Collected data:
........

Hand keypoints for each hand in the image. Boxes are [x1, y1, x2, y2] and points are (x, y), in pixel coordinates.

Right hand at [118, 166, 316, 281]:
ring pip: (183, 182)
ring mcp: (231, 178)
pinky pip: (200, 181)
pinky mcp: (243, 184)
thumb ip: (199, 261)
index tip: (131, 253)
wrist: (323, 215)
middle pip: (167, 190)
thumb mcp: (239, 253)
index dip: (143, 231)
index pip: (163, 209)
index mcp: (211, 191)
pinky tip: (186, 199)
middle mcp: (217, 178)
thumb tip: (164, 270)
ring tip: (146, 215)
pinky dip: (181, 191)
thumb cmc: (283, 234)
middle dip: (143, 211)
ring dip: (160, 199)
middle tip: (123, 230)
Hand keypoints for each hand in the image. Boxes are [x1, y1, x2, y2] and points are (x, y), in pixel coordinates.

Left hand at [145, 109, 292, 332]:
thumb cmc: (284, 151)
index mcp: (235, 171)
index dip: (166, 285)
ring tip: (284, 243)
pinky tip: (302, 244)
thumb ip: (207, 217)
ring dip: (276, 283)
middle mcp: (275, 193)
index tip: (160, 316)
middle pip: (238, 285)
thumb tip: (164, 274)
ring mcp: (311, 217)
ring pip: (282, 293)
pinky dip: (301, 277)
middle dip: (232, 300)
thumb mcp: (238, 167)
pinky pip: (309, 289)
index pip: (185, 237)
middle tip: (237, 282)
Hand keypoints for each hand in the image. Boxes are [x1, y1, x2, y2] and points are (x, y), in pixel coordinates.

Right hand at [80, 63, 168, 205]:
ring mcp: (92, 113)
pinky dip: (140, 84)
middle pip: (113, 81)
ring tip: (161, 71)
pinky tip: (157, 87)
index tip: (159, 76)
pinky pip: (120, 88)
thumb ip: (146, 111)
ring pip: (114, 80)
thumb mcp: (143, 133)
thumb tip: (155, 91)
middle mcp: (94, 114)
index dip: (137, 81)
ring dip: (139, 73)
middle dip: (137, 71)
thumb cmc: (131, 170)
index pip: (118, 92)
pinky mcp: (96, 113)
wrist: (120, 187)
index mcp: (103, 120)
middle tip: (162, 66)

........

What to work on: Filter the records for the word "pinky" and show every line that has it.

Written response:
pinky pip: (200, 181)
pinky mcp: (243, 184)
pinky tip: (186, 199)
pinky dip: (181, 191)
pinky tip: (302, 244)
pinky dip: (301, 277)
pinky pip: (309, 289)
pinky dip: (140, 84)
pinky tip: (157, 87)
pinky pip: (120, 88)
pinky mcp: (96, 113)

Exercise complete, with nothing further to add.